- _Work request_: Once the line with "charge par Unity." is found in the entries below, print it and each following line exactly, stopping after the line with "Pour en savoir"; print nothing else.

Data excerpts:
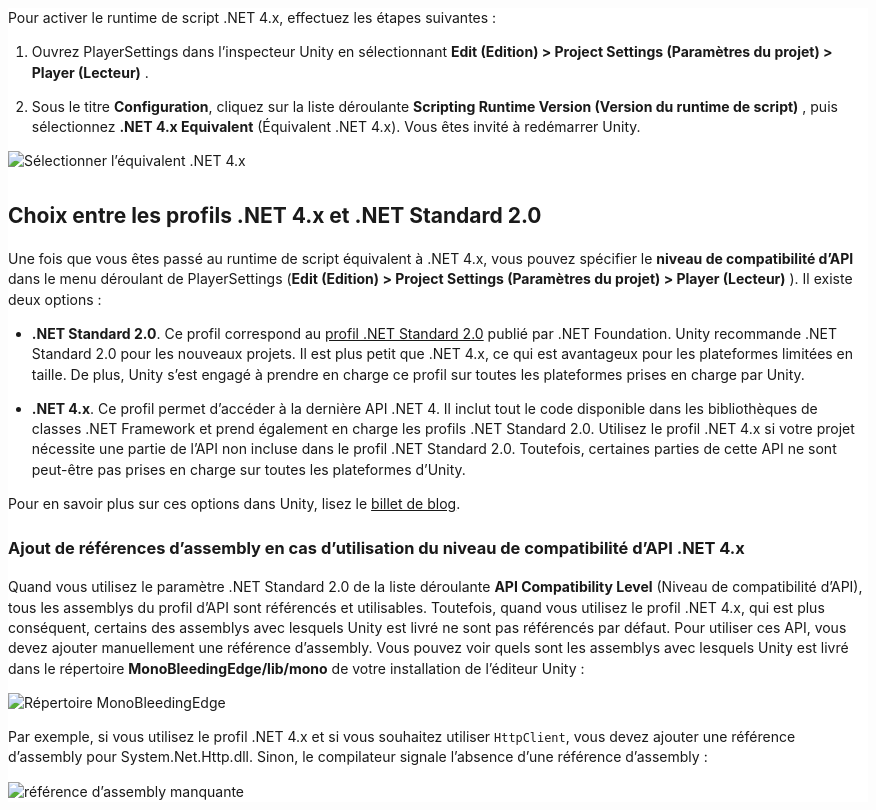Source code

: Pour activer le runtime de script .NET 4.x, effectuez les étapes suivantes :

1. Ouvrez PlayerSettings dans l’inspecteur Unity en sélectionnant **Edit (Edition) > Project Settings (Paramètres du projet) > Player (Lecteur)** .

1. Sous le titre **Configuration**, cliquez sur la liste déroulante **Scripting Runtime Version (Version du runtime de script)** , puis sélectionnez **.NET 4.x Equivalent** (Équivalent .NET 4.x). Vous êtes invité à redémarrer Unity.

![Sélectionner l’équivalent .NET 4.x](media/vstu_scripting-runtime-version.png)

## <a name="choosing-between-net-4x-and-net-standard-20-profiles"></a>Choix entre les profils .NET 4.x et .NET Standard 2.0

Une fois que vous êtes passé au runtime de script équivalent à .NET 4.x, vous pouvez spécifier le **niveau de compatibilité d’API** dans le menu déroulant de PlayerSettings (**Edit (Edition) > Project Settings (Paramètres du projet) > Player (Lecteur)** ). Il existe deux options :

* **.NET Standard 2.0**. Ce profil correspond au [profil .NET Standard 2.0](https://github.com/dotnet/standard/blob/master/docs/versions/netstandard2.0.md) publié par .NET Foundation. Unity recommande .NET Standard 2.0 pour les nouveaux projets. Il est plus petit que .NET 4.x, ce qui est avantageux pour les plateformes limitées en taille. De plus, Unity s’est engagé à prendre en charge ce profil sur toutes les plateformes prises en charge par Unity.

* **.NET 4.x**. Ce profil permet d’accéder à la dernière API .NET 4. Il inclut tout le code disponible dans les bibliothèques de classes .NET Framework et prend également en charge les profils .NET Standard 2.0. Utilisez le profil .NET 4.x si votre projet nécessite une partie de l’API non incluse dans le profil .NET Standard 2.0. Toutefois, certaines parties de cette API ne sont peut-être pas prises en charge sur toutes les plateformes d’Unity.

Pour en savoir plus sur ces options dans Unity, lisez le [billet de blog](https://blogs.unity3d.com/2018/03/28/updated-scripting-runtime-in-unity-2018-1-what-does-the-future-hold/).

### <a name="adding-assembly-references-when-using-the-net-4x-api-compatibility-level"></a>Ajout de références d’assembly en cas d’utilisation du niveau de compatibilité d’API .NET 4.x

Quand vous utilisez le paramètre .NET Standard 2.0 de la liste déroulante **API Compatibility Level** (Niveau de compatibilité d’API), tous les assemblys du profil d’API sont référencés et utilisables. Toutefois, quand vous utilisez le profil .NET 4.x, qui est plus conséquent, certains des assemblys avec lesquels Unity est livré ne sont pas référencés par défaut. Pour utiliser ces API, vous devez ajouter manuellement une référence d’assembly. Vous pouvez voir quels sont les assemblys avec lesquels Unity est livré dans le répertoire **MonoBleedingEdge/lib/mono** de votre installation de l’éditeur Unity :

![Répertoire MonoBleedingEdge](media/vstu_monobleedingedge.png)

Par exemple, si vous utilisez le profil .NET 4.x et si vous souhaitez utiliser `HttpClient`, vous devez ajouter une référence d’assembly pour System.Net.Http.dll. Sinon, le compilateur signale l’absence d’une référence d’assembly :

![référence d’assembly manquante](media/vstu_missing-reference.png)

==

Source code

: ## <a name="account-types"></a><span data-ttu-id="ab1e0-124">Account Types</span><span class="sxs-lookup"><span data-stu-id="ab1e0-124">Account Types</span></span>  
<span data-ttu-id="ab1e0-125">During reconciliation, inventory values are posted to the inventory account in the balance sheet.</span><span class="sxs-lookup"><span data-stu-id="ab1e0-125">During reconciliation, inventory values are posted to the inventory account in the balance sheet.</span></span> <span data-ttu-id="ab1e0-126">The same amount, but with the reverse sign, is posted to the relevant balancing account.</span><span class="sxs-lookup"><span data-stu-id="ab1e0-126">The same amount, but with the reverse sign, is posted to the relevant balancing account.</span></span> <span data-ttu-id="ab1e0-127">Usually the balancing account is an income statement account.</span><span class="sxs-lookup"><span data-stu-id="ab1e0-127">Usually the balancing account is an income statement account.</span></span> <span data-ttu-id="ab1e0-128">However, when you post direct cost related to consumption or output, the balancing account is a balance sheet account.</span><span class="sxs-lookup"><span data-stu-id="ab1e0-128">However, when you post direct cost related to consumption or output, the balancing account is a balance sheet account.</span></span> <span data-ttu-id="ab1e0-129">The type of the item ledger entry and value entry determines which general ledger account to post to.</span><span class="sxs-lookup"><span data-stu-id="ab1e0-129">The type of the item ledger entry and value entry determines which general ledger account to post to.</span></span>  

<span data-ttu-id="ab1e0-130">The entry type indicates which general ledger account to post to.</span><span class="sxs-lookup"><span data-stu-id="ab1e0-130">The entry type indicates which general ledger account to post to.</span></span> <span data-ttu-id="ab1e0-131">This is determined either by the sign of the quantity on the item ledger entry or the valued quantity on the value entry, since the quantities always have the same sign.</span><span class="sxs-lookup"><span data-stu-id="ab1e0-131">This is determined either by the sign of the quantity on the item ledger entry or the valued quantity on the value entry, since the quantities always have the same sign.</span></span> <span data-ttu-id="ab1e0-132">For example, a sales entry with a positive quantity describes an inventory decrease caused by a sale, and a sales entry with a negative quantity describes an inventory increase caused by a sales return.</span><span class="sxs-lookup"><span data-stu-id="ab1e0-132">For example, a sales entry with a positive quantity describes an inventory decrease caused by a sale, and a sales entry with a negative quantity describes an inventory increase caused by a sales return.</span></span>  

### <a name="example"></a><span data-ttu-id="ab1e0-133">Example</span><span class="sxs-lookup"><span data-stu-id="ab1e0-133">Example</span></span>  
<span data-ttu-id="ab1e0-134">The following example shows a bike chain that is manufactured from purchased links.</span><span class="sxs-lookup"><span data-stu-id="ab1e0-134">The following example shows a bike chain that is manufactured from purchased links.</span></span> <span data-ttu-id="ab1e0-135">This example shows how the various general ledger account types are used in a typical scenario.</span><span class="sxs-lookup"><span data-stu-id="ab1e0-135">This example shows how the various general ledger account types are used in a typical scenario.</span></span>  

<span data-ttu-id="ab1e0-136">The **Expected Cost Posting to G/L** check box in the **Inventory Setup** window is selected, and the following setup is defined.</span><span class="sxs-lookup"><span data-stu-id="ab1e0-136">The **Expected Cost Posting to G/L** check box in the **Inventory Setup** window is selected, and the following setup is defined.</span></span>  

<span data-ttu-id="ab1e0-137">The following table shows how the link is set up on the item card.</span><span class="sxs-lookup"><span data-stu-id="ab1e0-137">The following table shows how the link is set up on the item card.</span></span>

- _Output below_:
* **.NET Standard 2.0**. Ce profil correspond au [profil .NET Standard 2.0](https://github.com/dotnet/standard/blob/master/docs/versions/netstandard2.0.md) publié par .NET Foundation. Unity recommande .NET Standard 2.0 pour les nouveaux projets. Il est plus petit que .NET 4.x, ce qui est avantageux pour les plateformes limitées en taille. De plus, Unity s’est engagé à prendre en charge ce profil sur toutes les plateformes prises en charge par Unity.

* **.NET 4.x**. Ce profil permet d’accéder à la dernière API .NET 4. Il inclut tout le code disponible dans les bibliothèques de classes .NET Framework et prend également en charge les profils .NET Standard 2.0. Utilisez le profil .NET 4.x si votre projet nécessite une partie de l’API non incluse dans le profil .NET Standard 2.0. Toutefois, certaines parties de cette API ne sont peut-être pas prises en charge sur toutes les plateformes d’Unity.

Pour en savoir plus sur ces options dans Unity, lisez le [billet de blog](https://blogs.unity3d.com/2018/03/28/updated-scripting-runtime-in-unity-2018-1-what-does-the-future-hold/).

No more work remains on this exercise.